EXERCISE OBJECTIVE
Each entry in the material below should be copied without any alteration.

SUPPLIED MATERIAL
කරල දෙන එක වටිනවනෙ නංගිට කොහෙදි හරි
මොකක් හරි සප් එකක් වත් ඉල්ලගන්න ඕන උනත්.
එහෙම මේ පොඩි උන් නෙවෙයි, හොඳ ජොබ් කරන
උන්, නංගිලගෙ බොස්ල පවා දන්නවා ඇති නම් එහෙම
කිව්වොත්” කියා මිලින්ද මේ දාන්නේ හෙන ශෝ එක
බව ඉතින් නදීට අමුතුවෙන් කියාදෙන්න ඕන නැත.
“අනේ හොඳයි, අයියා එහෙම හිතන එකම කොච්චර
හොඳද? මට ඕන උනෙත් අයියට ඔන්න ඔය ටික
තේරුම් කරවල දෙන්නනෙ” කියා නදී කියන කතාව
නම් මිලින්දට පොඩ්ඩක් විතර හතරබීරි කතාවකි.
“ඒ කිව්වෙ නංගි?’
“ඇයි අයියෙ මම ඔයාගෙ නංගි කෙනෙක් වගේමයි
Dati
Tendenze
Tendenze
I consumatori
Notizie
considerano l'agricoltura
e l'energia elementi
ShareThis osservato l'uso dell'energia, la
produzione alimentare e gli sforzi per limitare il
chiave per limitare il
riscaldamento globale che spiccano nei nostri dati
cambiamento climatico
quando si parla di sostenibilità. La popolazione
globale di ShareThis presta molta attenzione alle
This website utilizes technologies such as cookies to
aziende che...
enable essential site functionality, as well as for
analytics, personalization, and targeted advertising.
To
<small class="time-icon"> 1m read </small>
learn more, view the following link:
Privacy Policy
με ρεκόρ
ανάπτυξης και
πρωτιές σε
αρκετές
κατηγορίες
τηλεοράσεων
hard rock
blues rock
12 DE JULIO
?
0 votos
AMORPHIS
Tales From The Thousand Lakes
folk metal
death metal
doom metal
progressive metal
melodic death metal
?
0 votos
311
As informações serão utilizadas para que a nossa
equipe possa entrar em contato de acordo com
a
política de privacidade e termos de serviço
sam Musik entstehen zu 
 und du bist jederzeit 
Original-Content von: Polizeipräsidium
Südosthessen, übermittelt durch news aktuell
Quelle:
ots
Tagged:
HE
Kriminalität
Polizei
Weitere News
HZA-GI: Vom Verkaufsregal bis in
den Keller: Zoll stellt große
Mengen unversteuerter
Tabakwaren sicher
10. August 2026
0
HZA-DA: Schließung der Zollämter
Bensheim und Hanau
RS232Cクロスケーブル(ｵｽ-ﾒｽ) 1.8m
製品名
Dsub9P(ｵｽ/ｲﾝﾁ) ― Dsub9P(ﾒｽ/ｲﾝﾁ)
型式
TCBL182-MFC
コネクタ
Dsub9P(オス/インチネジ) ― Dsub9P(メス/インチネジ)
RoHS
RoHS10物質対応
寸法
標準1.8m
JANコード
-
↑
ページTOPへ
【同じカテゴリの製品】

ANSWER FOR THE TASK
කරල දෙන එක වටිනවනෙ නංගිට කොහෙදි හරි
මොකක් හරි සප් එකක් වත් ඉල්ලගන්න ඕන උනත්.
එහෙම මේ පොඩි උන් නෙවෙයි, හොඳ ජොබ් කරන
උන්, නංගිලගෙ බොස්ල පවා දන්නවා ඇති නම් එහෙම
කිව්වොත්” කියා මිලින්ද මේ දාන්නේ හෙන ශෝ එක
බව ඉතින් නදීට අමුතුවෙන් කියාදෙන්න ඕන නැත.
“අනේ හොඳයි, අයියා එහෙම හිතන එකම කොච්චර
හොඳද? මට ඕන උනෙත් අයියට ඔන්න ඔය ටික
තේරුම් කරවල දෙන්නනෙ” කියා නදී කියන කතාව
නම් මිලින්දට පොඩ්ඩක් විතර හතරබීරි කතාවකි.
“ඒ කිව්වෙ නංගි?’
“ඇයි අයියෙ මම ඔයාගෙ නංගි කෙනෙක් වගේමයි
Dati
Tendenze
Tendenze
I consumatori
Notizie
considerano l'agricoltura
e l'energia elementi
ShareThis osservato l'uso dell'energia, la
produzione alimentare e gli sforzi per limitare il
chiave per limitare il
riscaldamento globale che spiccano nei nostri dati
cambiamento climatico
quando si parla di sostenibilità. La popolazione
globale di ShareThis presta molta attenzione alle
This website utilizes technologies such as cookies to
aziende che...
enable essential site functionality, as well as for
analytics, personalization, and targeted advertising.
To
<small class="time-icon"> 1m read </small>
learn more, view the following link:
Privacy Policy
με ρεκόρ
ανάπτυξης και
πρωτιές σε
αρκετές
κατηγορίες
τηλεοράσεων
hard rock
blues rock
12 DE JULIO
?
0 votos
AMORPHIS
Tales From The Thousand Lakes
folk metal
death metal
doom metal
progressive metal
melodic death metal
?
0 votos
311
As informações serão utilizadas para que a nossa
equipe possa entrar em contato de acordo com
a
política de privacidade e termos de serviço
sam Musik entstehen zu 
 und du bist jederzeit 
Original-Content von: Polizeipräsidium
Südosthessen, übermittelt durch news aktuell
Quelle:
ots
Tagged:
HE
Kriminalität
Polizei
Weitere News
HZA-GI: Vom Verkaufsregal bis in
den Keller: Zoll stellt große
Mengen unversteuerter
Tabakwaren sicher
10. August 2026
0
HZA-DA: Schließung der Zollämter
Bensheim und Hanau
RS232Cクロスケーブル(ｵｽ-ﾒｽ) 1.8m
製品名
Dsub9P(ｵｽ/ｲﾝﾁ) ― Dsub9P(ﾒｽ/ｲﾝﾁ)
型式
TCBL182-MFC
コネクタ
Dsub9P(オス/インチネジ) ― Dsub9P(メス/インチネジ)
RoHS
RoHS10物質対応
寸法
標準1.8m
JANコード
-
↑
ページTOPへ
【同じカテゴリの製品】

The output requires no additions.